Attention is drawn to University policy and regulations on honesty in academic work, and to the disciplinary guidelines and procedures applicable to breaches of such policy and regulations. Details may be found at http://www.cuhk.edu.hk/policy/academichonesty/.

With each assignment, students will be required to submit a signed declaration that they are aware of these policies, regulations, guidelines and procedures.

  • In the case of group projects, all members of the group should be asked to sign the declaration, each of whom is responsible and liable to disciplinary actions, irrespective of whether he/she has signed the declaration and whether he/she has contributed, directly or indirectly, to the problematic contents.
  • For assignments in the form of a computer-generated document that is principally text-based and submitted via VeriGuide, the statement, in the form of a receipt, will be issued by the system upon students’ uploading of the soft copy of the assignment.

Assignments without the properly signed declaration will not be graded by teachers.

Only the final version of the assignment should be submitted via VeriGuide.

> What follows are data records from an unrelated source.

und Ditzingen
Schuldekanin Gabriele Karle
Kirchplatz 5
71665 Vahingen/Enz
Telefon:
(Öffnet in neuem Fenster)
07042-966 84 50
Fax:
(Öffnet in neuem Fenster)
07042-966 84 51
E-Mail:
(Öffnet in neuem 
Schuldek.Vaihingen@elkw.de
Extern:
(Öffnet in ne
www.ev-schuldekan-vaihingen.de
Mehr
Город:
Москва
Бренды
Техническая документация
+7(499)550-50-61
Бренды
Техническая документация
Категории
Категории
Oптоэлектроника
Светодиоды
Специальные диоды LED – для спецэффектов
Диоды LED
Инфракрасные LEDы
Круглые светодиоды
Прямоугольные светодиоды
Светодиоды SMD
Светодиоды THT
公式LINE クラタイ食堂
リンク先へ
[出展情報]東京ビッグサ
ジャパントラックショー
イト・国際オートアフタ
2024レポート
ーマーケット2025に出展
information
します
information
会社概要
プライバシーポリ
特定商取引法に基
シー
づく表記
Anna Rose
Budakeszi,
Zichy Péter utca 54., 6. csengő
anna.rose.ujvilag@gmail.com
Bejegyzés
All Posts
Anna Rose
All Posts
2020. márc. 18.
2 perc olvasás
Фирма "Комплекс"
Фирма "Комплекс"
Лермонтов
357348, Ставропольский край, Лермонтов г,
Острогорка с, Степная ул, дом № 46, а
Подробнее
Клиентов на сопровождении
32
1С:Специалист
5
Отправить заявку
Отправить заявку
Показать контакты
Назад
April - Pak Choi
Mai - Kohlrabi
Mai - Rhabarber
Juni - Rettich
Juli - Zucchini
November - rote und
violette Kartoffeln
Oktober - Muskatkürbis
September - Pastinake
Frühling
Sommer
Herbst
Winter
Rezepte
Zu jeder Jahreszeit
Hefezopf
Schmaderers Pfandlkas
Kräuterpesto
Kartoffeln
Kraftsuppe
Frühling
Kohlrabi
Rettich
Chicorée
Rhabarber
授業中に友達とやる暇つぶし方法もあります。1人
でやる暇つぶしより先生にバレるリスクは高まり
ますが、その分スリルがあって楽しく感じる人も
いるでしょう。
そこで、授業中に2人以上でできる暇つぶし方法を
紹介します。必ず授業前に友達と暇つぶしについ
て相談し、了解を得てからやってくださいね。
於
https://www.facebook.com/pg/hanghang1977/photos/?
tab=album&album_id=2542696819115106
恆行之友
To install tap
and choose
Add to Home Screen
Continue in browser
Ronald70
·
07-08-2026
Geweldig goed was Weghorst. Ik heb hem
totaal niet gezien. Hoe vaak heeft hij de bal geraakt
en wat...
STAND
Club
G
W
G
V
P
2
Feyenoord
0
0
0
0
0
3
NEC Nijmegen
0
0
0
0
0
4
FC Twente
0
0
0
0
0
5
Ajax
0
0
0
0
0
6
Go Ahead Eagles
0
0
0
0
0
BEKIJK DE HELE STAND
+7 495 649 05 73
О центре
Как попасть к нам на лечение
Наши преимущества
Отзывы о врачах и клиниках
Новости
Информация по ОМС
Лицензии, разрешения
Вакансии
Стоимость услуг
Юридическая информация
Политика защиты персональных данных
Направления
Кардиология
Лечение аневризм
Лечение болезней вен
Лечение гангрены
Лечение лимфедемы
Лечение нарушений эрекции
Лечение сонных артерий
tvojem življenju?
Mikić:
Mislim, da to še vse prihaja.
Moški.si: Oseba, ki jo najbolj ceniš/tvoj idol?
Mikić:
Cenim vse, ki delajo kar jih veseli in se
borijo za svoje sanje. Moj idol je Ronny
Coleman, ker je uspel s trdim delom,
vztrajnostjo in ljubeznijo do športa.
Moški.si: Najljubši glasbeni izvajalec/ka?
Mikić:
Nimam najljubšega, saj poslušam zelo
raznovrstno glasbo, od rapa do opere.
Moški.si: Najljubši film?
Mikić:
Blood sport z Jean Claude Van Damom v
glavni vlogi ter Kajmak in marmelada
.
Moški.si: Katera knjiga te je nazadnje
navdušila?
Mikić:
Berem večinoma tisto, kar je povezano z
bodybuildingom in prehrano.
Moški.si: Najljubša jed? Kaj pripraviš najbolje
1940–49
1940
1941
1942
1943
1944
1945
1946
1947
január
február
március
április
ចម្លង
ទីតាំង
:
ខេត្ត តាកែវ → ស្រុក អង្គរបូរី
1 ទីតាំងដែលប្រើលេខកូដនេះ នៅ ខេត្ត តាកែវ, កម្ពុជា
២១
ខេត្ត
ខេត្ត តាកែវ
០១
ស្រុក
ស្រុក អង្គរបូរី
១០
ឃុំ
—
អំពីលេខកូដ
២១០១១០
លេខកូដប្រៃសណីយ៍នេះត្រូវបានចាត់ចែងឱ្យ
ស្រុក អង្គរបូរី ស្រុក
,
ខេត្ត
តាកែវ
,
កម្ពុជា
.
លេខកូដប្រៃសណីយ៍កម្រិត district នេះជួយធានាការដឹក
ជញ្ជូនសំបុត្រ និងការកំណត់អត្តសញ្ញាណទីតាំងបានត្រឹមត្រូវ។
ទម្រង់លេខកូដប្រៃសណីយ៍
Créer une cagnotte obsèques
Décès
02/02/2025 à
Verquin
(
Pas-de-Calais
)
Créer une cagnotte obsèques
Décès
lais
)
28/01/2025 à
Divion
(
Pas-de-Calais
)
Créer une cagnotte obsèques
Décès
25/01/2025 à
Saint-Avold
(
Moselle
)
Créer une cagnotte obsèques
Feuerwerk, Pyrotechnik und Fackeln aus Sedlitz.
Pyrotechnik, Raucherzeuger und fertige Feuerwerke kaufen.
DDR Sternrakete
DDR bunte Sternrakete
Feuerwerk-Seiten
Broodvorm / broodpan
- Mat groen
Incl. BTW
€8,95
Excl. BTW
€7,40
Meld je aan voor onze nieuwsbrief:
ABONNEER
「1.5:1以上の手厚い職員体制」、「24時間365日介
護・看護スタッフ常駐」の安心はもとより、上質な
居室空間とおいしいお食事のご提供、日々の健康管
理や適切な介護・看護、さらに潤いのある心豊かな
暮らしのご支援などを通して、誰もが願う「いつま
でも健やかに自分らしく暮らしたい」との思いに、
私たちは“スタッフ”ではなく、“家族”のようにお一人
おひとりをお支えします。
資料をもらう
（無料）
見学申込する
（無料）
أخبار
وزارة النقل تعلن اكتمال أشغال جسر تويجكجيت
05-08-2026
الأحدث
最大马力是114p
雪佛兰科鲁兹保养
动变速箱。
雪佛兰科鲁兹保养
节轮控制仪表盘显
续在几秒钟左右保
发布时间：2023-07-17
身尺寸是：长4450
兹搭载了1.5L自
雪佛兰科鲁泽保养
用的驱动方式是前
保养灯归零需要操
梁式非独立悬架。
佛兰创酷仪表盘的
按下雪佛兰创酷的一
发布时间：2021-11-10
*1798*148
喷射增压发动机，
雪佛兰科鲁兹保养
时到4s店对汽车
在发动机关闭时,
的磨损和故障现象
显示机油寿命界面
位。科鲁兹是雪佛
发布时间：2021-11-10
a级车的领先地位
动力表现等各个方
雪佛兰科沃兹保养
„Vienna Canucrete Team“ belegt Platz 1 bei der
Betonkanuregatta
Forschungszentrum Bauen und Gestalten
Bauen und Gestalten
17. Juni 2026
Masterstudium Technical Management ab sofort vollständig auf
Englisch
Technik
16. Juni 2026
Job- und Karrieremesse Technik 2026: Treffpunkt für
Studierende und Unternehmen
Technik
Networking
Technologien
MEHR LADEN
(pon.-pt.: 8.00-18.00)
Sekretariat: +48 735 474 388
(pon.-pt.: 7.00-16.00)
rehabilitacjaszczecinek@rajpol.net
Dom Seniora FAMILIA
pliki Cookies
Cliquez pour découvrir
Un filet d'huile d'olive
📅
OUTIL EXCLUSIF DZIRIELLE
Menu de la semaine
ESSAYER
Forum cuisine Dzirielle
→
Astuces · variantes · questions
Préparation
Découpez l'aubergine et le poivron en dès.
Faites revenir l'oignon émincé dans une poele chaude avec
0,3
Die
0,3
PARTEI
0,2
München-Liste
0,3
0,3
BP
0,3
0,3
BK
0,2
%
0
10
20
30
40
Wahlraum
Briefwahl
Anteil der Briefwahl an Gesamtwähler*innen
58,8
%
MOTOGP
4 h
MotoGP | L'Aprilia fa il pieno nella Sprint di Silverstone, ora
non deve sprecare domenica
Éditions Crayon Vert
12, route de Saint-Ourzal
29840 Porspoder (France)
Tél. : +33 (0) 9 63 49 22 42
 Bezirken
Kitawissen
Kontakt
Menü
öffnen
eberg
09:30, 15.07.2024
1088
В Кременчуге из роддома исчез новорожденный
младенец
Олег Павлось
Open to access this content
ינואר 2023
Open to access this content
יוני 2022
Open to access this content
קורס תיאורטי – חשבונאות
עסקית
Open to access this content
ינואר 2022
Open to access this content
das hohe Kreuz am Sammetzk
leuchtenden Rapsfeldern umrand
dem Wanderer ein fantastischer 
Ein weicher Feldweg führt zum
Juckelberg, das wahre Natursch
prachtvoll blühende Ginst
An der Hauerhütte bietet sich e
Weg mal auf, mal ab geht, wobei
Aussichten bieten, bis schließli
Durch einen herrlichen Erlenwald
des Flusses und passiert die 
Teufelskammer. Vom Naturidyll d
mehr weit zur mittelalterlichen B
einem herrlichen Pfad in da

The submission of a piece of work, or a part of a piece of work, for more than one purpose (e.g. to satisfy the requirements in two different courses) without declaration to this effect shall be regarded as having committed undeclared multiple submissions. It is common and acceptable to reuse a turn of phrase or a sentence or two from one’s own work; but wholesale reuse is problematic. In any case, agreement from the course teacher(s) concerned should be obtained prior to the submission of the piece of work.